» What you need to do:
1) Copy the LSTM captioning passage word for word from "The encoder output" to "by the Eq. (5).".
2) List every equation number the LSTM captioning passage cites, with the quantity each is used to determine.

» Excerpt:

■ ■ ■ ■ ■ ■ ■

The output of each previous LSTM layers are concatenated to obtain the output vector \(o_t^{(f)}\) of the encoder as shown in Eq. (3).

$$\begin{aligned} o_t^{(f)}=\sum _{t=0}^n o_t^{(1)} + o_{n-t}^{(2)} \end{aligned}$$

The proposed framework of the stacked LSTM unit is given in Fig. 3. The network length is the measure of the time span of a training set. The \(h_t\), \(c_t\) and \(x_t\) denotes the output of last moment, current cell state and, current input respectively. The experimental result showed that 2-layered LSTM with combinations of NASNet, attention, and embedding is better than 3-layered LSTM. Though the 3-layered LSTM seems better in abstract representation, overall better performance has resulted in 2-layered stacked LSTM because of different combinations.

Fig. 3
figure 3

Proposed framework of stacked/layered LSTM unit


The decoder takes the feature vector from the encoder and utilized give best match to the original input using attention and GloVe vectors.

Attention mechanism

The output context vector from the encoder is fed to the decoder and generates a sequence of words describing the video. Training the model and giving the input sequence with a very long text sequence is not good. This sort of single, less contextual information from the encoder does not give the decoder excellent semantic and specific information. The attention approach gives more contextual meaning to the used decoder. The decoder learned how much semantic “attention” it should give to each input word at every decoding step.

The encoder output (\(o_t^{(f)}\)) fed to the decoder which is more contextually meaningful. The decoder’s last hidden state and encoder hidden states are combined to calculate attention weights. A feed-forward neural network learns these weights.

The value for context vector \(c_{i}\) for the output word \(y_{i}\) is determined using Eq. (4).

$$\begin{aligned} c_i=\sum _{j=1}^{n}\alpha _{ij} o_j^{(f)} \end{aligned}$$

The value for weights \(\alpha _{ij}\) is computed by using a standard softmax function given by the Eq. (5).

$$\begin{aligned} \alpha _{ij}= exp(e_{ij}) / \sum _{k=1}^n exp(e_{ik}) \end{aligned}$$

\(e_{ij}\) is the calculated output score for the input at j and output at i using Eq. (6).

$$\begin{aligned} e_{ij}=a(s_{i-1},o_j^{(f)}) \end{aligned}$$

Attention based LSTM

The decoder is an attention-based LSTM network. Attention mechanism combined with LSTM to focus on input sequence when predicting specific output sequence with more contextual understanding. Hence, the proposed decoder attention helps in selecting salient features for producing output sequence using a layer of LSTM.

In the proposed framework, every word in the caption encoded using GloVe. The vector representation model GloVe is used as an unsupervised learning technique to enable word representations of the given input word sequence. This model’s training stage gives a cumulative global word-word co-occurrence representation from an input word corpus. The resulting vector depicts more informative and exciting linear structures of the word vector space. These embeddings are passed to the last layer to generate the sequence.

■ ■ ■ ■ ■ ■ ■

» Data supplied:
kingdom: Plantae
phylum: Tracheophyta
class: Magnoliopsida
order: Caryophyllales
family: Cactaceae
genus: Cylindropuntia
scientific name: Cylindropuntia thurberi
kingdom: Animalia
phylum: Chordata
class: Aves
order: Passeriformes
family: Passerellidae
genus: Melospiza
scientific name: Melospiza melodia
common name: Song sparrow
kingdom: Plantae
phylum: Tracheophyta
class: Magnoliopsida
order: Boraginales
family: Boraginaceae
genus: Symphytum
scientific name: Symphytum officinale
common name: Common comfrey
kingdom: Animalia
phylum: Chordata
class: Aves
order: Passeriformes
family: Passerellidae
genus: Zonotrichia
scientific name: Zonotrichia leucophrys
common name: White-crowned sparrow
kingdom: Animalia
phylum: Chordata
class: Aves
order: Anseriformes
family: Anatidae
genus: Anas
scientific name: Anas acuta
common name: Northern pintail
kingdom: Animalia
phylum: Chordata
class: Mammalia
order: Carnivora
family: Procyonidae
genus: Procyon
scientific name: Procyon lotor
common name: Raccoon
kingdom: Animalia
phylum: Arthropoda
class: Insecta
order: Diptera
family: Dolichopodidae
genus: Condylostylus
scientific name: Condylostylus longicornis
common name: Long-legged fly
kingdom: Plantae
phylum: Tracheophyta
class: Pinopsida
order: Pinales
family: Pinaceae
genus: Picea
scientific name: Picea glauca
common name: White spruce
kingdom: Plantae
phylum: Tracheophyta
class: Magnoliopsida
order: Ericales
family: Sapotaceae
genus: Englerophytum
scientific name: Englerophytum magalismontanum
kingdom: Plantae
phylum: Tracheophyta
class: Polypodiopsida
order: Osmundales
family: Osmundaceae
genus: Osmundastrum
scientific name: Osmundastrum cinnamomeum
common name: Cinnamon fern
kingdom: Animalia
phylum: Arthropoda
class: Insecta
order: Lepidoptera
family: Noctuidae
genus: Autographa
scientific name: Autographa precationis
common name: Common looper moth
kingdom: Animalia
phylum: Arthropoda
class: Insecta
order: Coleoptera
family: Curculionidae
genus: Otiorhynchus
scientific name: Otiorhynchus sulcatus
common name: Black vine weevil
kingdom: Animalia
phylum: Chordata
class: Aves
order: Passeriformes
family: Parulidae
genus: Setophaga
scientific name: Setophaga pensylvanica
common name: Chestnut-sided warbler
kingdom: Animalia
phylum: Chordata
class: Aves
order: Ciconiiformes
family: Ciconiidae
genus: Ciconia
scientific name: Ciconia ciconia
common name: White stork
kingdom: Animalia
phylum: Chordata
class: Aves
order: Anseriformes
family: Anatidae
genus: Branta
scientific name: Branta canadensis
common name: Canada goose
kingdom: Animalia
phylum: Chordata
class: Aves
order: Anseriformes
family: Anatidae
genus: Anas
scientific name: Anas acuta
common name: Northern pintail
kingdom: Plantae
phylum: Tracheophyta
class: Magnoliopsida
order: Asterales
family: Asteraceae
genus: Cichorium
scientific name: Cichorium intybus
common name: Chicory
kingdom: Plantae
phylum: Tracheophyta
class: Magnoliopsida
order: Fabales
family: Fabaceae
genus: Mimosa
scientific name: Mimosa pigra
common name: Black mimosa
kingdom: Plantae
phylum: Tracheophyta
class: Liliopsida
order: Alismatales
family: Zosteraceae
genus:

■ ■ ■ ■ ■ ■ ■

» Exercise responses:
1)
The encoder output (\(o_t^{(f)}\)) fed to the decoder which is more contextually meaningful. The decoder’s last hidden state and encoder hidden states are combined to calculate attention weights. A feed-forward neural network learns these weights.

The value for context vector \(c_{i}\) for the output word \(y_{i}\) is determined using Eq. (4).

$$\begin{aligned} c_i=\sum _{j=1}^{n}\alpha _{ij} o_j^{(f)} \end{aligned}$$

The value for weights \(\alpha _{ij}\) is computed by using a standard softmax function given by the Eq. (5).

2)
Eq. (3): the output vector \(o_t^{(f)}\) of the encoder
Eq. (4): the context vector \(c_{i}\) for the output word \(y_{i}\)
Eq. (5): the weights \(\alpha _{ij}\)
Eq. (6): the output score \(e_{ij}\) for the input at j and output at i